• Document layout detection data
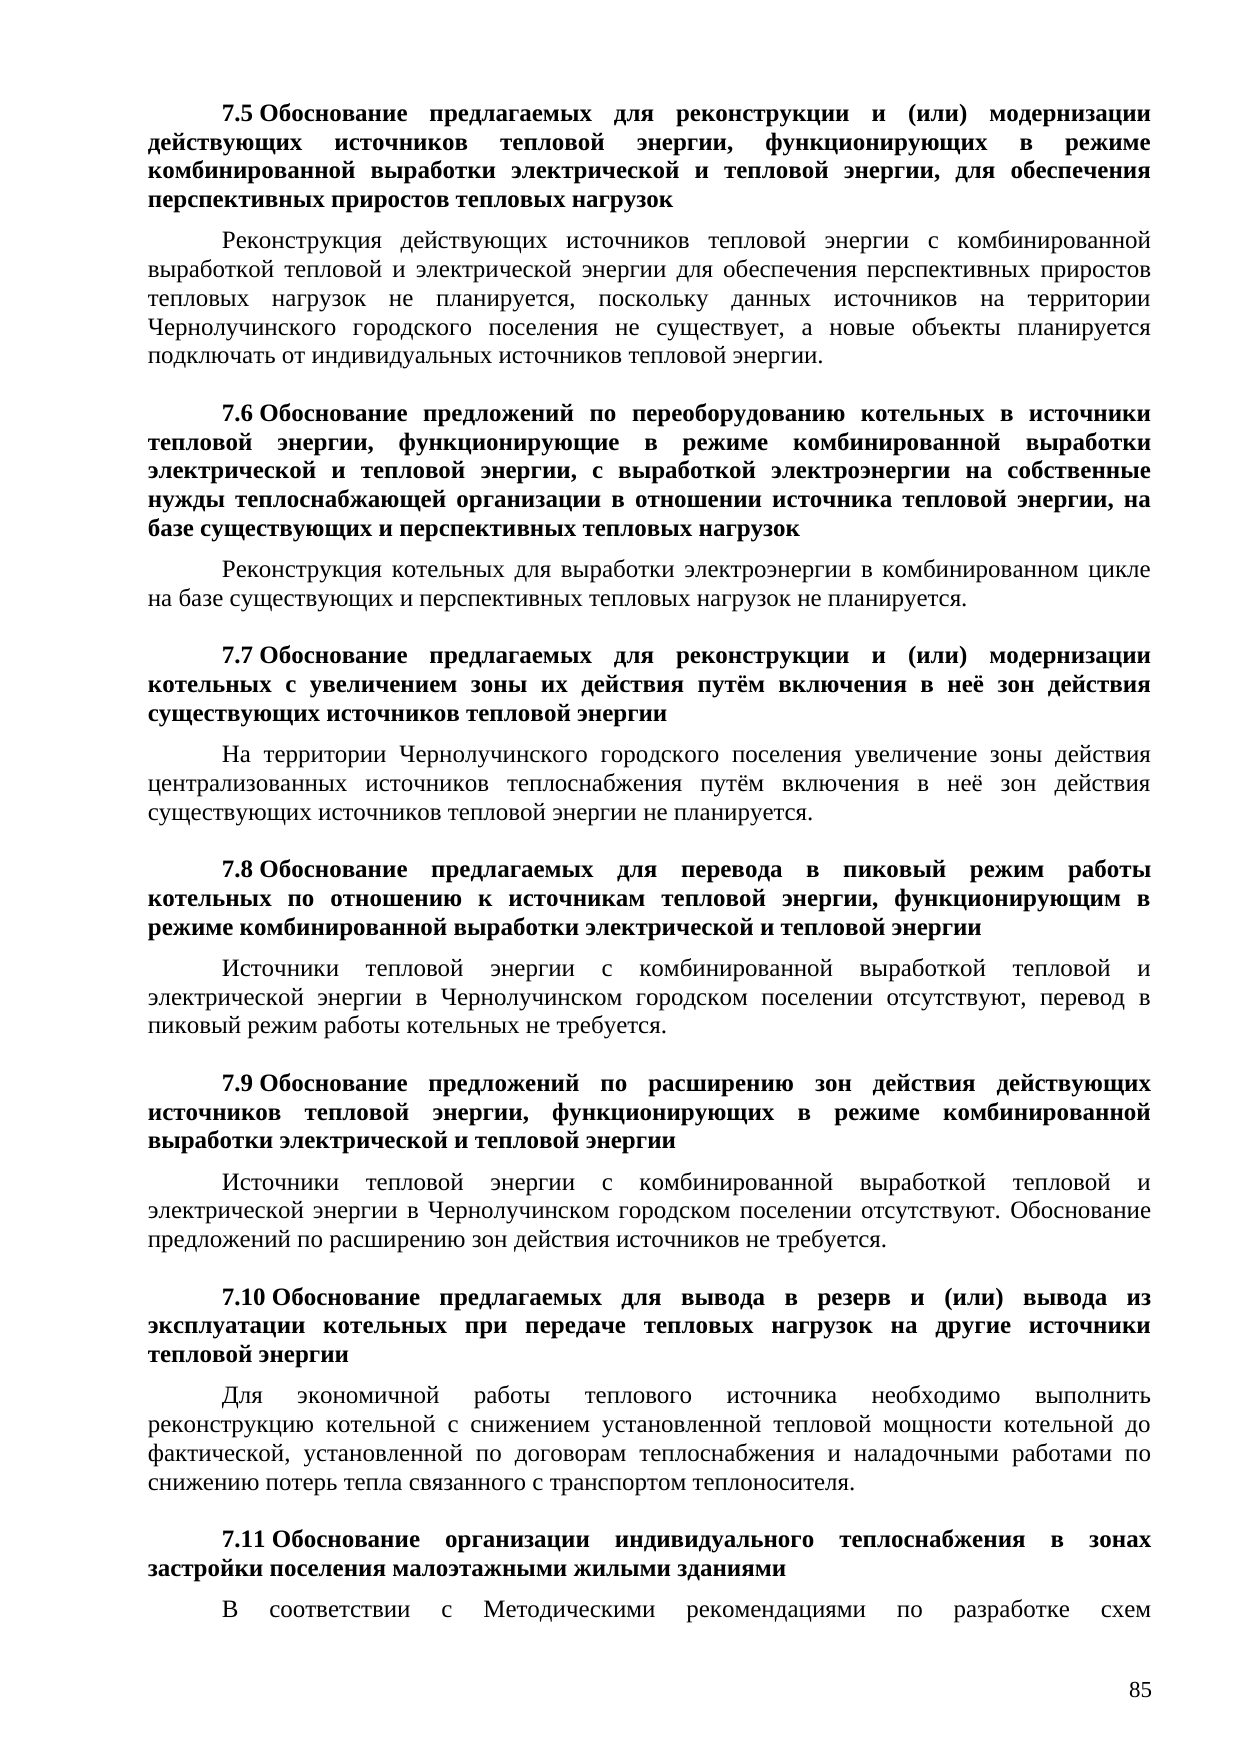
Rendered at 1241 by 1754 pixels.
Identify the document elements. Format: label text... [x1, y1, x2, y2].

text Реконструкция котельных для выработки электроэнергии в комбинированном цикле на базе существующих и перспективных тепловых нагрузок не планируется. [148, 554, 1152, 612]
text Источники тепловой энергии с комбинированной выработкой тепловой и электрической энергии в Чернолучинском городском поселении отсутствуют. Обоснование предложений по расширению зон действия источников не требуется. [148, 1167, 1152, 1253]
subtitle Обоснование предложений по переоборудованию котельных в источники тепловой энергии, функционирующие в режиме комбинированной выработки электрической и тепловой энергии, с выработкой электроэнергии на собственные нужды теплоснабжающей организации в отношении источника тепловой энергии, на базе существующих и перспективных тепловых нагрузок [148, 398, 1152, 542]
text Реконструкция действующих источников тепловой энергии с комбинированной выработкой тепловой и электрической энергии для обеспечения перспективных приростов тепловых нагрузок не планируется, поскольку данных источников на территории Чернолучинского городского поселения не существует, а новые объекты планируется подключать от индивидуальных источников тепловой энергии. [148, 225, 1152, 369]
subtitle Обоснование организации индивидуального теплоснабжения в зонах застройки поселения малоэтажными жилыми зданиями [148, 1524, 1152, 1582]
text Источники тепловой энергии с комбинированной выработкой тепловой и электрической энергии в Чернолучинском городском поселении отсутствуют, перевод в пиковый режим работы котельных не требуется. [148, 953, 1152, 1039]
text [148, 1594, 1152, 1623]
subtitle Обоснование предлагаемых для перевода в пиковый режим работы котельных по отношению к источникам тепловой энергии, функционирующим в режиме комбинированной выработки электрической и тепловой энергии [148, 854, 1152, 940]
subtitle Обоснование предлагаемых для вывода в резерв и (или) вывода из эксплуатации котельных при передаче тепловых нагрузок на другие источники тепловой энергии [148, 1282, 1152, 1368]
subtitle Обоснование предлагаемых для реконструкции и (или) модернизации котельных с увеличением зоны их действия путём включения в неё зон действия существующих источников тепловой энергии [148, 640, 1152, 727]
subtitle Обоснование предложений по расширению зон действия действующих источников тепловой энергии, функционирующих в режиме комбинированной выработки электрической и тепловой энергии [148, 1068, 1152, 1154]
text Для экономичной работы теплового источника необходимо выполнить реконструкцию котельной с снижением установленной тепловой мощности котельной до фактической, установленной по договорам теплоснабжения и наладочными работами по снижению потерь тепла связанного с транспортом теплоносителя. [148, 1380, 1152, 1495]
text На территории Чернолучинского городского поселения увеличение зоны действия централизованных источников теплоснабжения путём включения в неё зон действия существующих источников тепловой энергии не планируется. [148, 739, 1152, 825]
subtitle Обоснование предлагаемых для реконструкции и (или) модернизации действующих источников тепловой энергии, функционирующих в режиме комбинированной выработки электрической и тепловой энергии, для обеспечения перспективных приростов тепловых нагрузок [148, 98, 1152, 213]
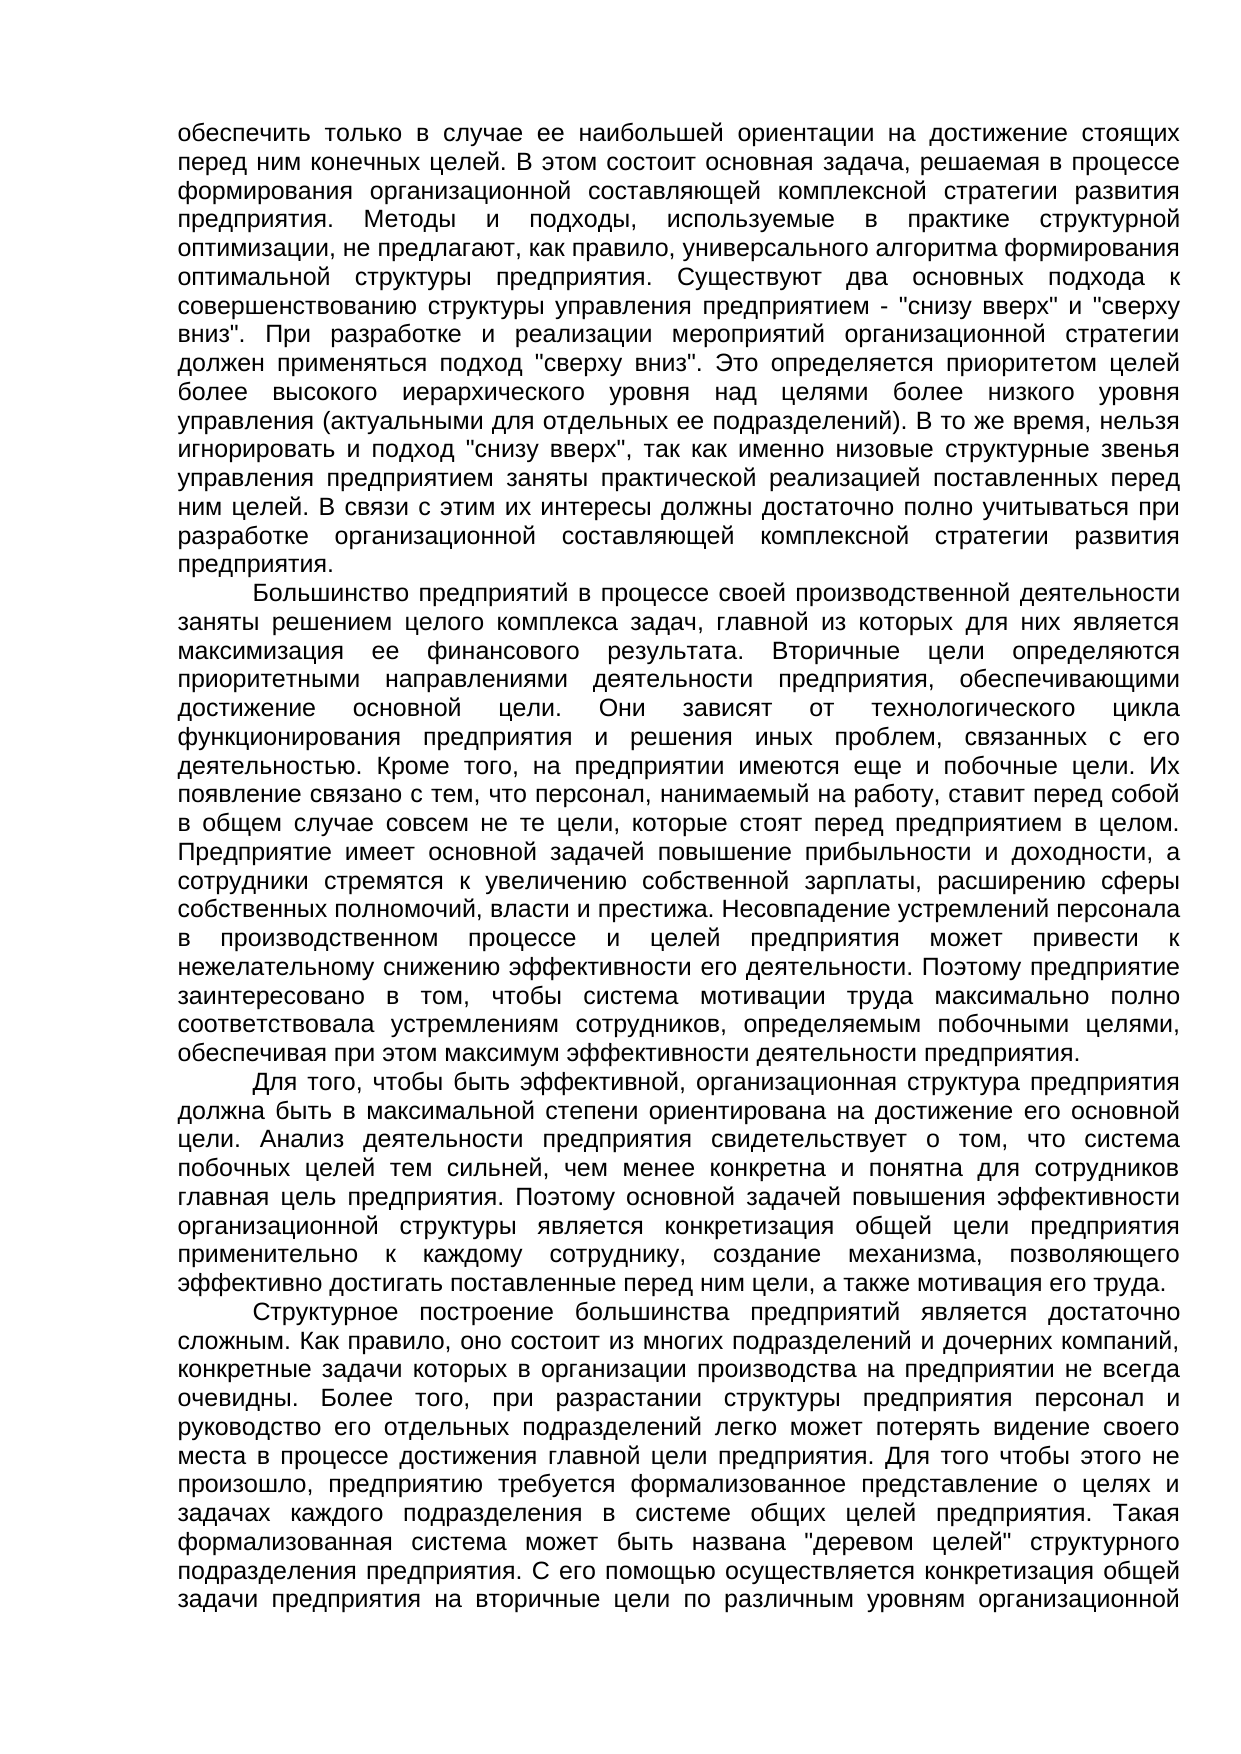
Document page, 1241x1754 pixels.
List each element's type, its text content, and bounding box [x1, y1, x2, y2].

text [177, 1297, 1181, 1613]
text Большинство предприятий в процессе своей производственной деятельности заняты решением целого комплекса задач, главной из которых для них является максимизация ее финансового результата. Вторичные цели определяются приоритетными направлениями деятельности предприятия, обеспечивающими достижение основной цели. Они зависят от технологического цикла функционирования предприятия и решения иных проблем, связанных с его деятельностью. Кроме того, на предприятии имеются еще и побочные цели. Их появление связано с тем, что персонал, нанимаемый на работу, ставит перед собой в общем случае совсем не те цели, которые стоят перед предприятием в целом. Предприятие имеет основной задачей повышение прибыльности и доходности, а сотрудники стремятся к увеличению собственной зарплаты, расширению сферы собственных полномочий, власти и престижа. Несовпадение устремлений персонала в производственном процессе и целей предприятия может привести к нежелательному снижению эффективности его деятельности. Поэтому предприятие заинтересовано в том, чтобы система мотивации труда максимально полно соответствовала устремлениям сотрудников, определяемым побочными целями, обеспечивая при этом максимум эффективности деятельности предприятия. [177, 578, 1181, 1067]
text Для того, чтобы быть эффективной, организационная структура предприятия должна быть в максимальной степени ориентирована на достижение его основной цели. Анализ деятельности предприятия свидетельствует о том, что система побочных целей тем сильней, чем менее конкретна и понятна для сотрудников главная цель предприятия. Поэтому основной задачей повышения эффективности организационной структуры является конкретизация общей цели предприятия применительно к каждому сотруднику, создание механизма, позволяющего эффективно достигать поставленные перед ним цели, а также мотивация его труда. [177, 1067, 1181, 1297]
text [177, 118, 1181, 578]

• Activity
For each record above, write out every line exactly and skip the pictures.

• Solution below
Rendered at 1241 by 1754 pixels.
Identify the document elements. Format: label text... [x1, y1, x2, y2].

text Реконструкция котельных для выработки электроэнергии в комбинированном цикле на базе существующих и перспективных тепловых нагрузок не планируется. [148, 554, 1152, 612]
text Источники тепловой энергии с комбинированной выработкой тепловой и электрической энергии в Чернолучинском городском поселении отсутствуют. Обоснование предложений по расширению зон действия источников не требуется. [148, 1167, 1152, 1253]
subtitle Обоснование предложений по переоборудованию котельных в источники тепловой энергии, функционирующие в режиме комбинированной выработки электрической и тепловой энергии, с выработкой электроэнергии на собственные нужды теплоснабжающей организации в отношении источника тепловой энергии, на базе существующих и перспективных тепловых нагрузок [148, 398, 1152, 542]
text Реконструкция действующих источников тепловой энергии с комбинированной выработкой тепловой и электрической энергии для обеспечения перспективных приростов тепловых нагрузок не планируется, поскольку данных источников на территории Чернолучинского городского поселения не существует, а новые объекты планируется подключать от индивидуальных источников тепловой энергии. [148, 225, 1152, 369]
subtitle Обоснование организации индивидуального теплоснабжения в зонах застройки поселения малоэтажными жилыми зданиями [148, 1524, 1152, 1582]
text Источники тепловой энергии с комбинированной выработкой тепловой и электрической энергии в Чернолучинском городском поселении отсутствуют, перевод в пиковый режим работы котельных не требуется. [148, 953, 1152, 1039]
text [148, 1594, 1152, 1623]
subtitle Обоснование предлагаемых для перевода в пиковый режим работы котельных по отношению к источникам тепловой энергии, функционирующим в режиме комбинированной выработки электрической и тепловой энергии [148, 854, 1152, 940]
subtitle Обоснование предлагаемых для вывода в резерв и (или) вывода из эксплуатации котельных при передаче тепловых нагрузок на другие источники тепловой энергии [148, 1282, 1152, 1368]
subtitle Обоснование предлагаемых для реконструкции и (или) модернизации котельных с увеличением зоны их действия путём включения в неё зон действия существующих источников тепловой энергии [148, 640, 1152, 727]
subtitle Обоснование предложений по расширению зон действия действующих источников тепловой энергии, функционирующих в режиме комбинированной выработки электрической и тепловой энергии [148, 1068, 1152, 1154]
text Для экономичной работы теплового источника необходимо выполнить реконструкцию котельной с снижением установленной тепловой мощности котельной до фактической, установленной по договорам теплоснабжения и наладочными работами по снижению потерь тепла связанного с транспортом теплоносителя. [148, 1380, 1152, 1495]
text На территории Чернолучинского городского поселения увеличение зоны действия централизованных источников теплоснабжения путём включения в неё зон действия существующих источников тепловой энергии не планируется. [148, 739, 1152, 825]
subtitle Обоснование предлагаемых для реконструкции и (или) модернизации действующих источников тепловой энергии, функционирующих в режиме комбинированной выработки электрической и тепловой энергии, для обеспечения перспективных приростов тепловых нагрузок [148, 98, 1152, 213]
Document page, 1241x1754 pixels.
List each element's type, its text content, and bounding box [x1, y1, x2, y2].

text [177, 1297, 1181, 1613]
text Большинство предприятий в процессе своей производственной деятельности заняты решением целого комплекса задач, главной из которых для них является максимизация ее финансового результата. Вторичные цели определяются приоритетными направлениями деятельности предприятия, обеспечивающими достижение основной цели. Они зависят от технологического цикла функционирования предприятия и решения иных проблем, связанных с его деятельностью. Кроме того, на предприятии имеются еще и побочные цели. Их появление связано с тем, что персонал, нанимаемый на работу, ставит перед собой в общем случае совсем не те цели, которые стоят перед предприятием в целом. Предприятие имеет основной задачей повышение прибыльности и доходности, а сотрудники стремятся к увеличению собственной зарплаты, расширению сферы собственных полномочий, власти и престижа. Несовпадение устремлений персонала в производственном процессе и целей предприятия может привести к нежелательному снижению эффективности его деятельности. Поэтому предприятие заинтересовано в том, чтобы система мотивации труда максимально полно соответствовала устремлениям сотрудников, определяемым побочными целями, обеспечивая при этом максимум эффективности деятельности предприятия. [177, 578, 1181, 1067]
text Для того, чтобы быть эффективной, организационная структура предприятия должна быть в максимальной степени ориентирована на достижение его основной цели. Анализ деятельности предприятия свидетельствует о том, что система побочных целей тем сильней, чем менее конкретна и понятна для сотрудников главная цель предприятия. Поэтому основной задачей повышения эффективности организационной структуры является конкретизация общей цели предприятия применительно к каждому сотруднику, создание механизма, позволяющего эффективно достигать поставленные перед ним цели, а также мотивация его труда. [177, 1067, 1181, 1297]
text [177, 118, 1181, 578]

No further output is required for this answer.